■ Work item
All lines holding the string "cookies" should be copied from the data below.

■ Material provided
=======

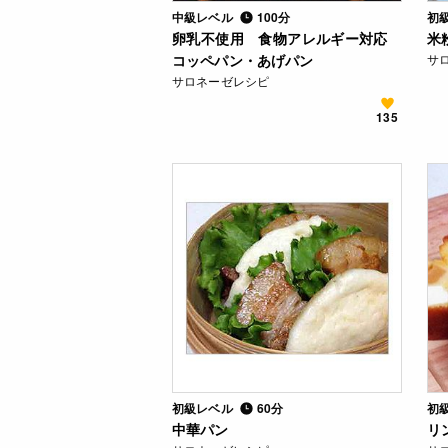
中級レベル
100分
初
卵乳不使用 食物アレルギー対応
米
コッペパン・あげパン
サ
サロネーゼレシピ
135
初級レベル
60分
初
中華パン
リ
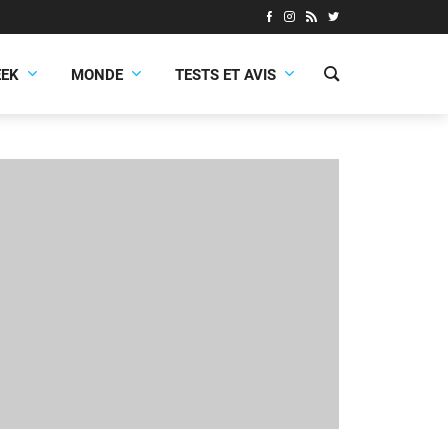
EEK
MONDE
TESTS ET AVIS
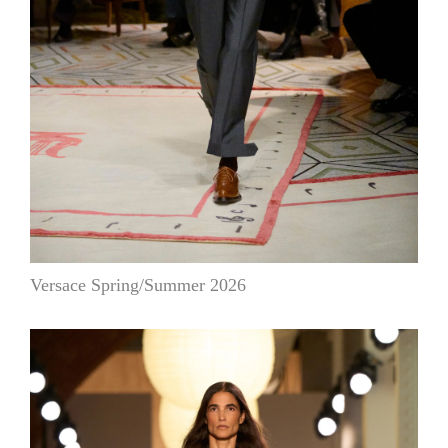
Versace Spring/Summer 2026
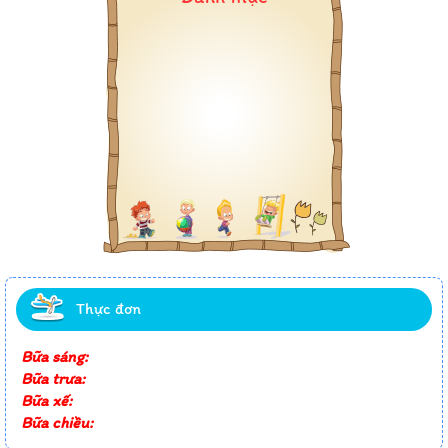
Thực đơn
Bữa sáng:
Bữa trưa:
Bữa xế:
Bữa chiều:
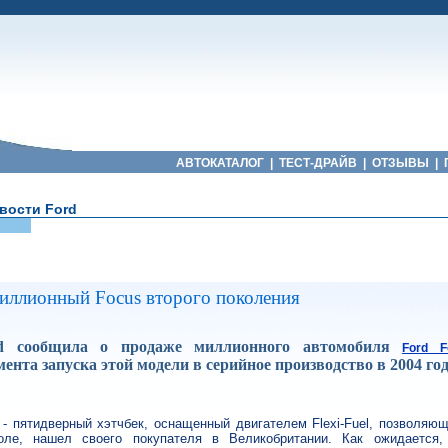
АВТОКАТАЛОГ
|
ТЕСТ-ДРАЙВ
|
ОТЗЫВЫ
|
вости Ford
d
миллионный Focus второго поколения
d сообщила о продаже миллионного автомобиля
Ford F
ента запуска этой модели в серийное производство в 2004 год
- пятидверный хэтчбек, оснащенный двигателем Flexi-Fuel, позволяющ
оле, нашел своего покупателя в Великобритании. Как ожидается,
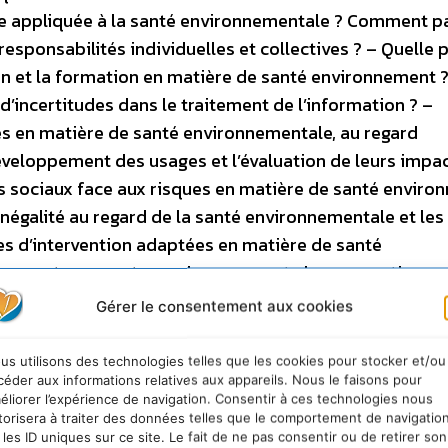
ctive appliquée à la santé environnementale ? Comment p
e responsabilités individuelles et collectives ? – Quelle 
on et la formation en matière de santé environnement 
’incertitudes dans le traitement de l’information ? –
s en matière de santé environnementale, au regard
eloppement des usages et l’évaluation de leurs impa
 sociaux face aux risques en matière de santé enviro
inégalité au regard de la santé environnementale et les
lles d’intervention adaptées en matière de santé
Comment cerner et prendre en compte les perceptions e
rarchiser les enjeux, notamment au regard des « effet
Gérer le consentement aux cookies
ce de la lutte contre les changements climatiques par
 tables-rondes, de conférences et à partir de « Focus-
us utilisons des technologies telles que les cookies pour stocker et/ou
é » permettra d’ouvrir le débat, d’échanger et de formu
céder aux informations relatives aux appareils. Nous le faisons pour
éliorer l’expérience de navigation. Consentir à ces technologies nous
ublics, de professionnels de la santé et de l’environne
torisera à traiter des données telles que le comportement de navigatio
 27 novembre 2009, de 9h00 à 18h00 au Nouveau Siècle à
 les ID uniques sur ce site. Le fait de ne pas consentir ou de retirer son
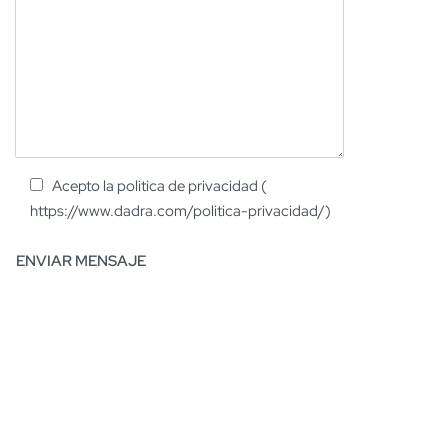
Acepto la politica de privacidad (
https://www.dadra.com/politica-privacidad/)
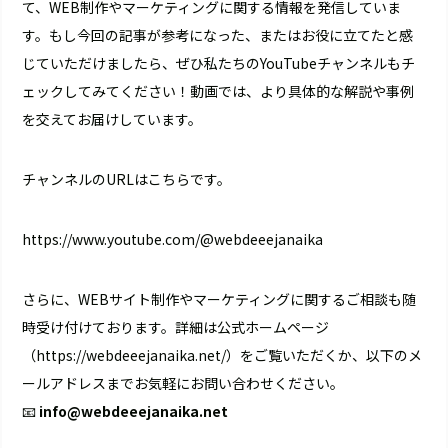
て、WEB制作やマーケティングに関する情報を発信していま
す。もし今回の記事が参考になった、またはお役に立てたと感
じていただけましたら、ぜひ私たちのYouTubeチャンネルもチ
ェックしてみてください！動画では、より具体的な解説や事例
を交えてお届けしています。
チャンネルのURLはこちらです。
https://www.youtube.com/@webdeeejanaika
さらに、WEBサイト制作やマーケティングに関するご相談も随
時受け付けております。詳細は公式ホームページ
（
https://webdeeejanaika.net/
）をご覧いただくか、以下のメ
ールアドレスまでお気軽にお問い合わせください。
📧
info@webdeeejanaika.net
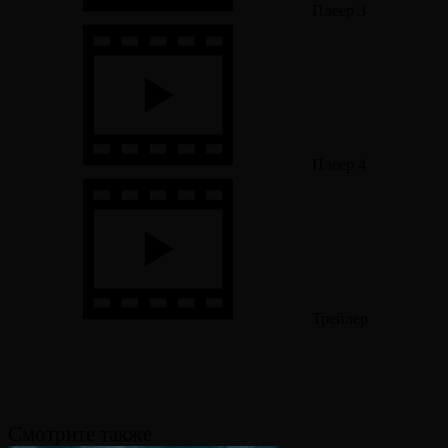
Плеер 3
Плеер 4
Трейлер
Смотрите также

=======

■ Response to the task
Gérer le consentement aux cookies
us utilisons des technologies telles que les cookies pour stocker et/ou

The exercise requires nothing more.